Dataloader is the component that provides data to models. A dataloader usually (but not necessarily) takes raw information from datasets, and process them into a format needed by the model.

How the Existing Dataloader Works

X-modaler contains a builtin data loading pipeline. It’s good to understand how it works, in case you need to write a custom one.

X-modaler provides a function xmodaler.datasets.build_xmodaler_{train,valtest}_loader that creates a default dataloader from a given config. Here is how build_xmodaler_{train,valtest}_loader works:

  • It takes a helper class (e.g., xmodaler.datasets.common.DatasetFromList) and loads a list[dict] representing the dataset items in a lightweight format. These dataset items are not yet ready to be used by the model (e.g., images are not loaded into memory).

  • Each dict in this list is processed by the class xmodaler.datasets.common.MapDataset. Users can customize this data loading for specific datasets by implementing the __call__ function in a wapper class (e.g., xmodaler.datasets.MSCoCoDataset), which is one of the arguments to initialize MapDataset. The role of the wapper class is to transform the lightweight representation of a dataset item into a format that is ready for the model to consume (including, e.g., read images, caption sampling or convert to torch Tensors).

  • After gathering a list of items, batching schema is handled by defining the argument collate_fn of torch.utils.data.DataLoader in xmodaler.datasets.build_xmodaler_{train,valtest}_loader functions.

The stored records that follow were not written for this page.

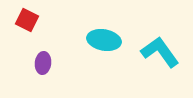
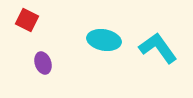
cyan L-shape: moved 2 px left, 4 px up
purple ellipse: rotated 25 degrees counterclockwise
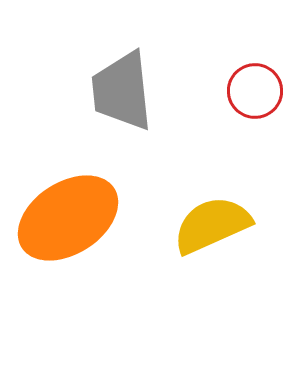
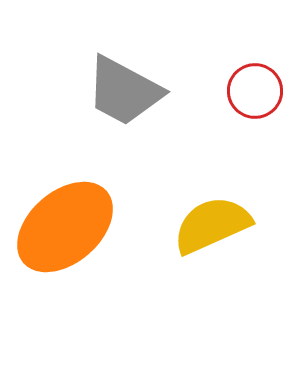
gray trapezoid: moved 2 px right; rotated 56 degrees counterclockwise
orange ellipse: moved 3 px left, 9 px down; rotated 8 degrees counterclockwise
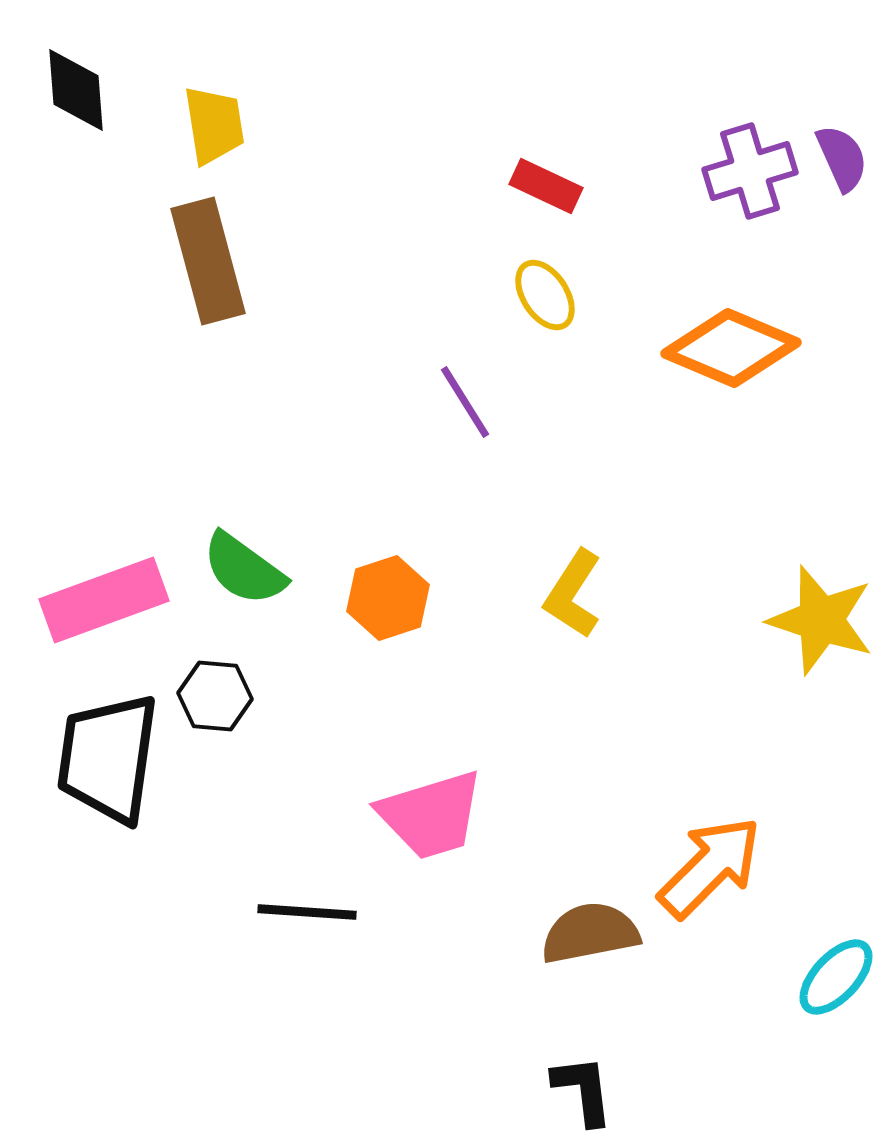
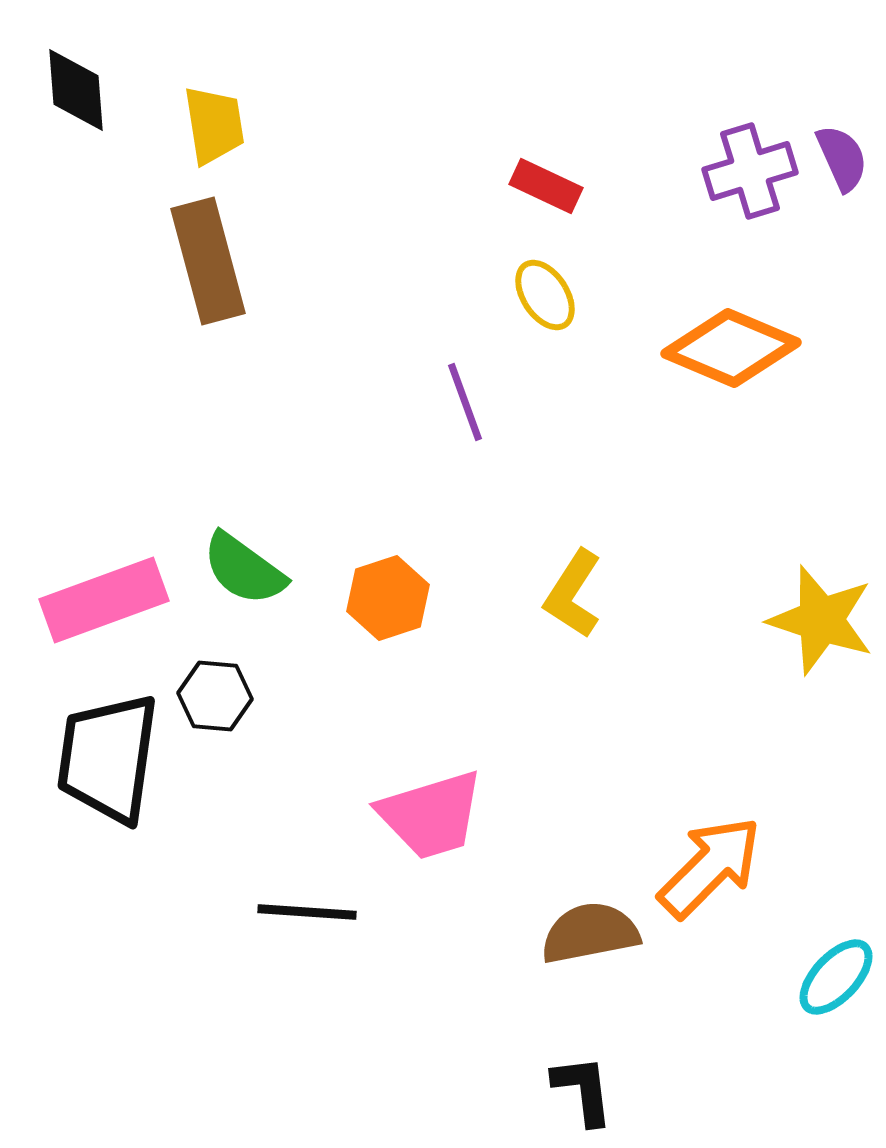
purple line: rotated 12 degrees clockwise
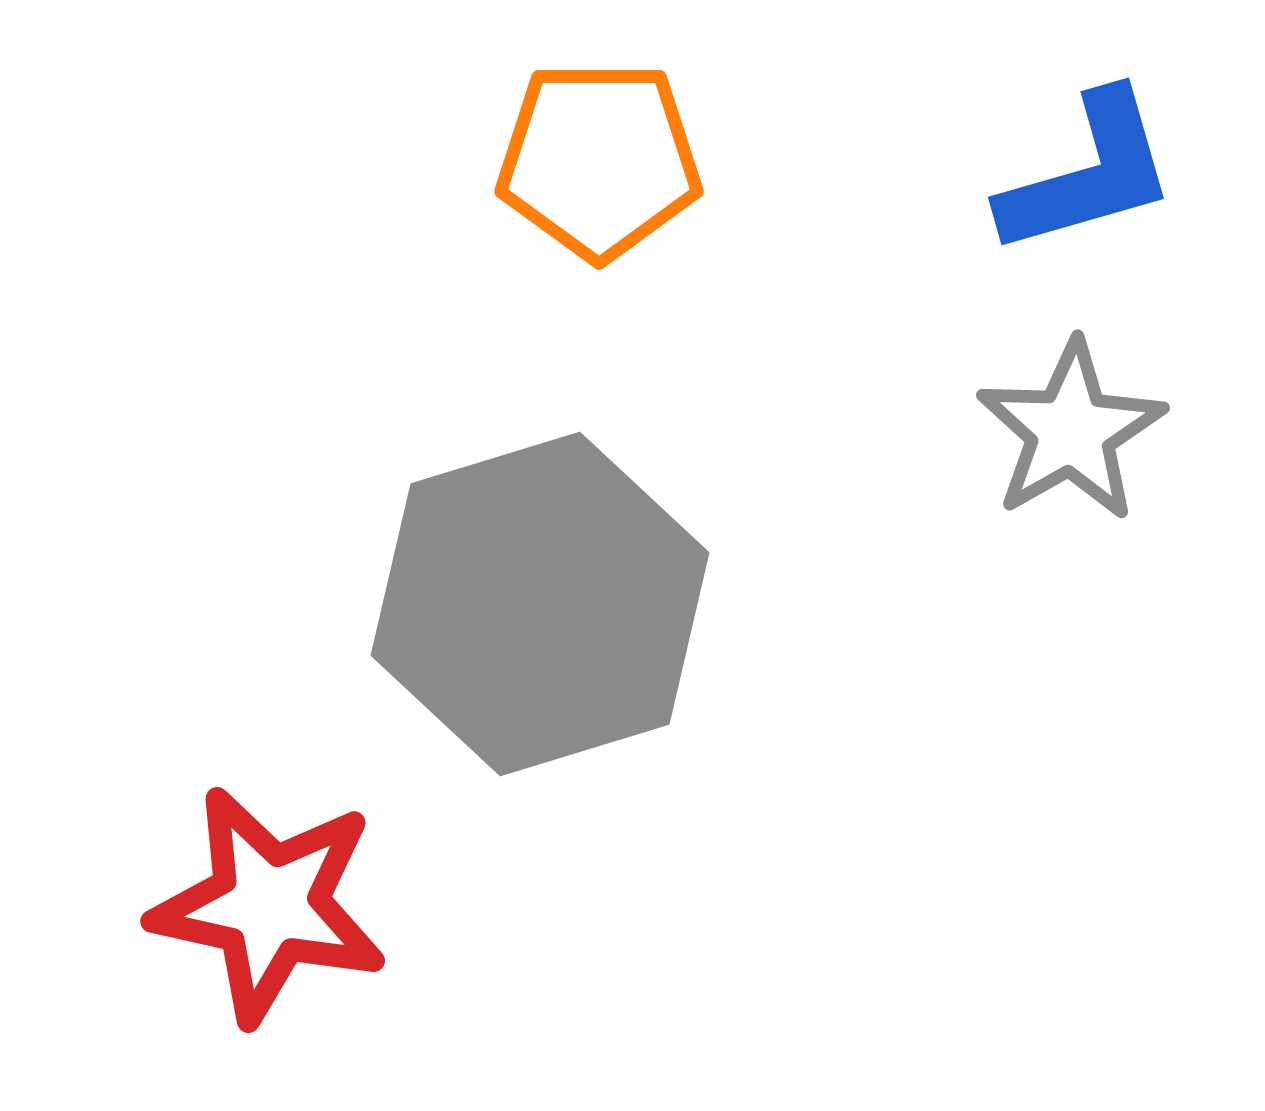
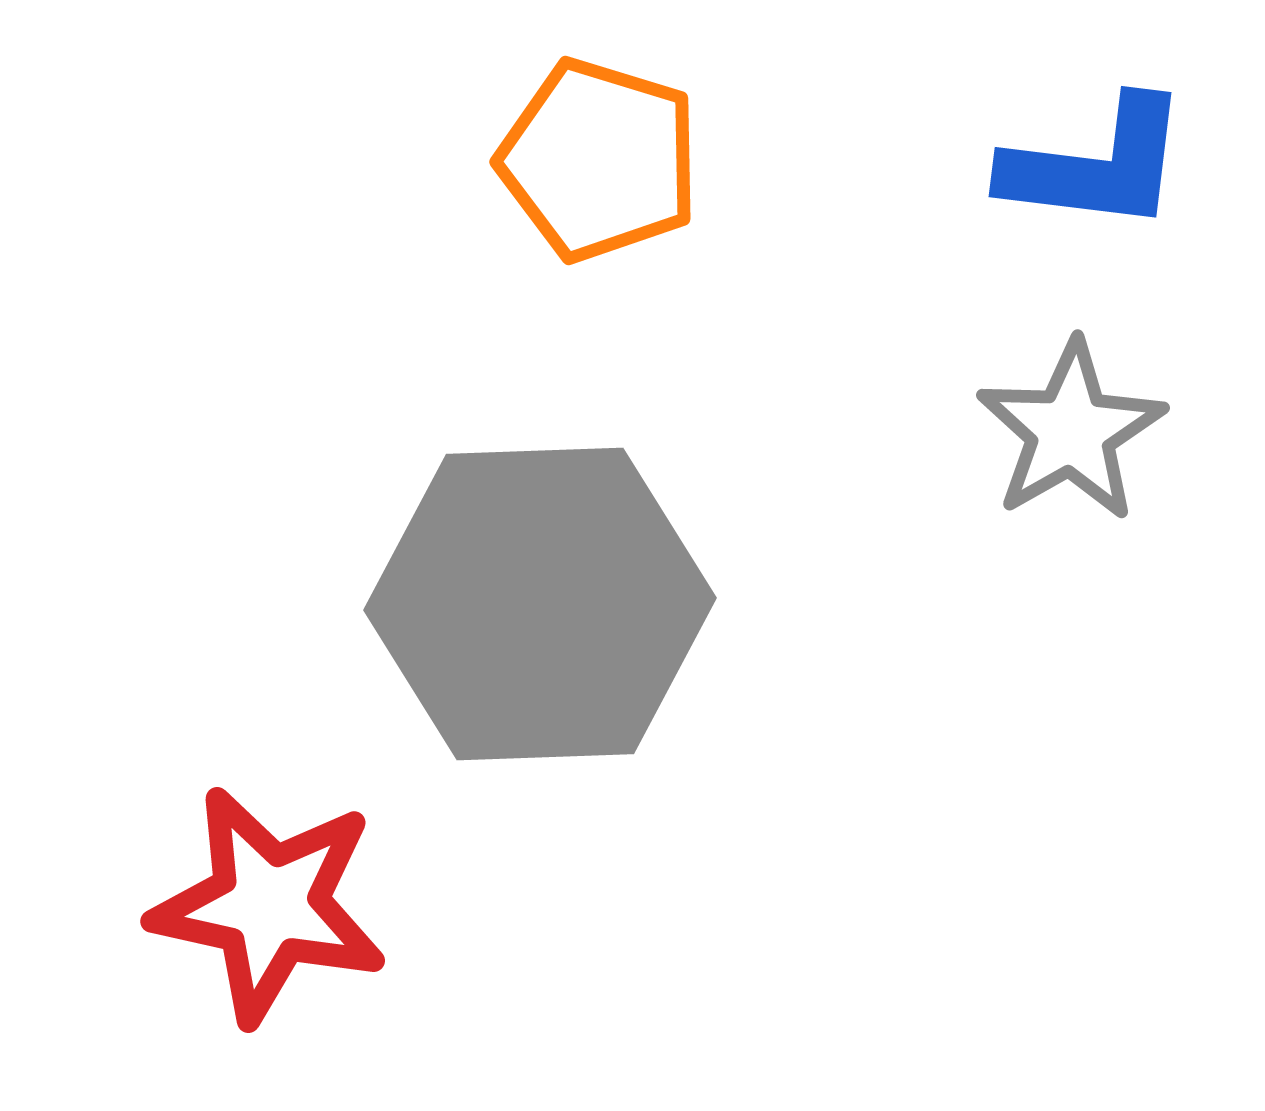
orange pentagon: rotated 17 degrees clockwise
blue L-shape: moved 8 px right, 9 px up; rotated 23 degrees clockwise
gray hexagon: rotated 15 degrees clockwise
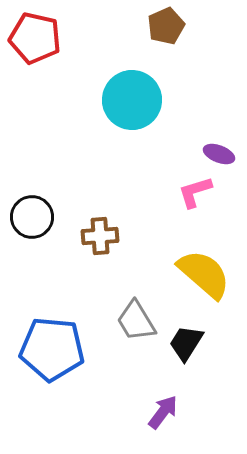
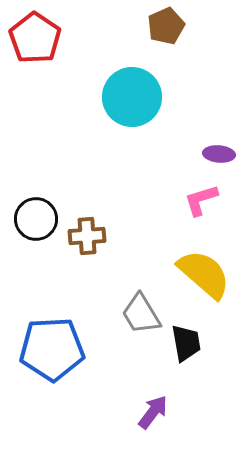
red pentagon: rotated 21 degrees clockwise
cyan circle: moved 3 px up
purple ellipse: rotated 16 degrees counterclockwise
pink L-shape: moved 6 px right, 8 px down
black circle: moved 4 px right, 2 px down
brown cross: moved 13 px left
gray trapezoid: moved 5 px right, 7 px up
black trapezoid: rotated 138 degrees clockwise
blue pentagon: rotated 8 degrees counterclockwise
purple arrow: moved 10 px left
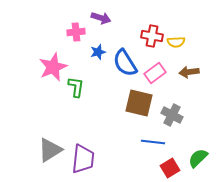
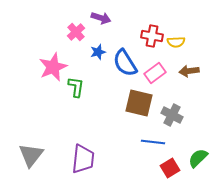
pink cross: rotated 36 degrees counterclockwise
brown arrow: moved 1 px up
gray triangle: moved 19 px left, 5 px down; rotated 20 degrees counterclockwise
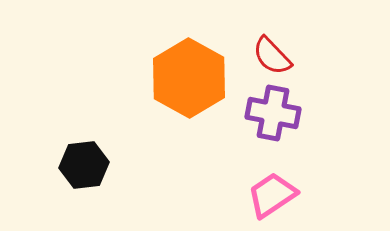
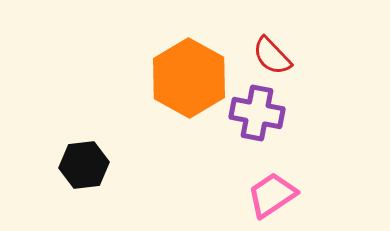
purple cross: moved 16 px left
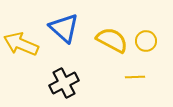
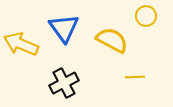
blue triangle: rotated 12 degrees clockwise
yellow circle: moved 25 px up
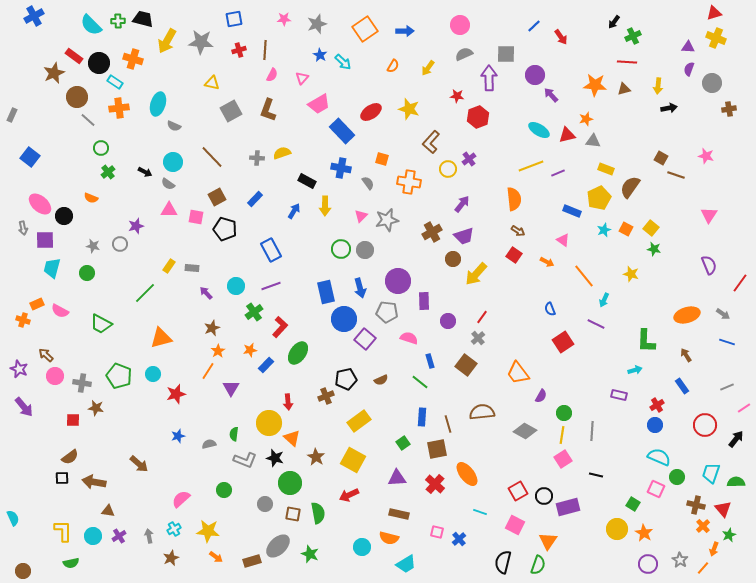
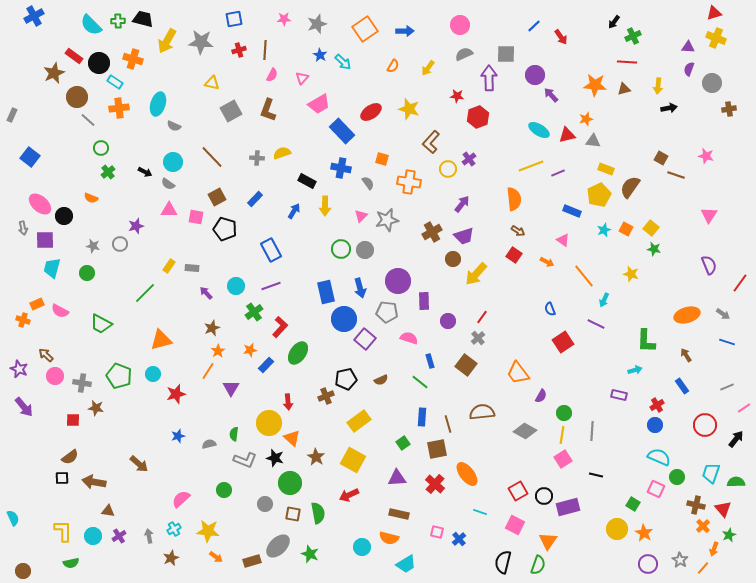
yellow pentagon at (599, 198): moved 3 px up
orange triangle at (161, 338): moved 2 px down
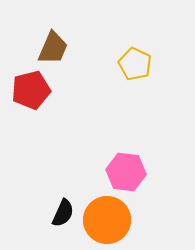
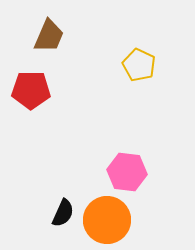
brown trapezoid: moved 4 px left, 12 px up
yellow pentagon: moved 4 px right, 1 px down
red pentagon: rotated 15 degrees clockwise
pink hexagon: moved 1 px right
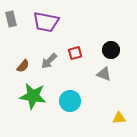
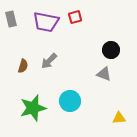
red square: moved 36 px up
brown semicircle: rotated 24 degrees counterclockwise
green star: moved 12 px down; rotated 24 degrees counterclockwise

The batched data is the output of the data loader. Typically, it’s also the input of model.forward().

Write a Custom Dataloader

Using a different “wapper class” as the argument dataset_mapper with build_xmodaler_{train,valtest}_loader works for most cases of custom data loading. See Use Custom Datasets to custom the “wapper class”.

Use a Custom Dataloader

If you use DefaultTrainer, you can overwrite its build_xmodaler_{train,valtest}_loader method to use your own dataloader.